Bulk Import Tool overview
Bulk Import Tool imports documents in bulk into an object store. The documents are usually in the form of TIFF images and are generated by an external process.
The documents are imported as a batch process. The location of the documents to be imported is specified in the transact.dat file. They can be in the same directory as the transact.dat file, in a subdirectory, or in a different location.
The Bulk Import Tool is multi-threaded, so you can run multiple batches in which each thread processes batches simultaneously. Threads can be set to three by default or to another value by using the -CE switch. If you run a single batch of 100,000 items, one thread processes all of the items in that batch. The other two threads sit idle while the batch is processed.
The location of the transact.dat file is specified in the batchname.eob file. The batchname.eob file is in the working directory. The transact.dat file is used to tell the Bulk Import Tool how to process the batches of documents. The transact.dat file provides information that describes the makeup of each document. The transact.dat file also provides a class code.
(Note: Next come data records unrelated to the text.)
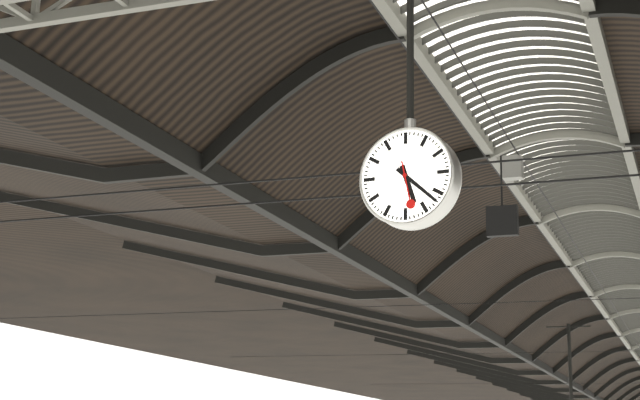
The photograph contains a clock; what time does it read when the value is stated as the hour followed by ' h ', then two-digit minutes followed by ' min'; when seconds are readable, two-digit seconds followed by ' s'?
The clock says 5 h 22 min
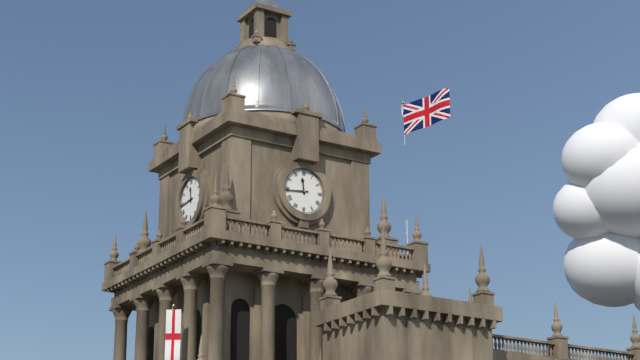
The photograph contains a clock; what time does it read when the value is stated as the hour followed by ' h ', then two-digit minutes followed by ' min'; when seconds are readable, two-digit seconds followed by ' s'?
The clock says 11 h 44 min
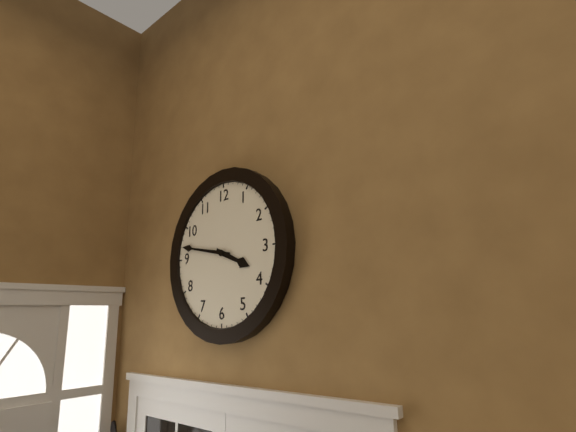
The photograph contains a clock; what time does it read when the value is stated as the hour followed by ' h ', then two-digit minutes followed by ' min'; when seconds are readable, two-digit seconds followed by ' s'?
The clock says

This code associates the document with a document class, property values to assign to the document, and content description paths, such as the location of the document content. All of the information is used in Bulk Import Tool operations and can contain definitions to different document classes in the same batchname file.
If a batchname.lck file exists and a new batchname.eob file is added with the same batchname, the .lck file will cause a reprocess of the previous batch followed by the new processing of the batch specified with the batchname.eob file. Ensure that previously incomplete batches are properly recovered before introducing new batches using the same name.
- Using smaller batch sizes and increasing the number of threads that each instance of the Bulk Import Tool processes.
- Running multiple instances of the Bulk Import Tool on separate machines/JVM/CPU to reduce the risk of a system bottleneck.
- Using a shared working directory, such as in a cluster, to have one location in which to place batches. All instances of the Bulk Import Tool would poll that location for work.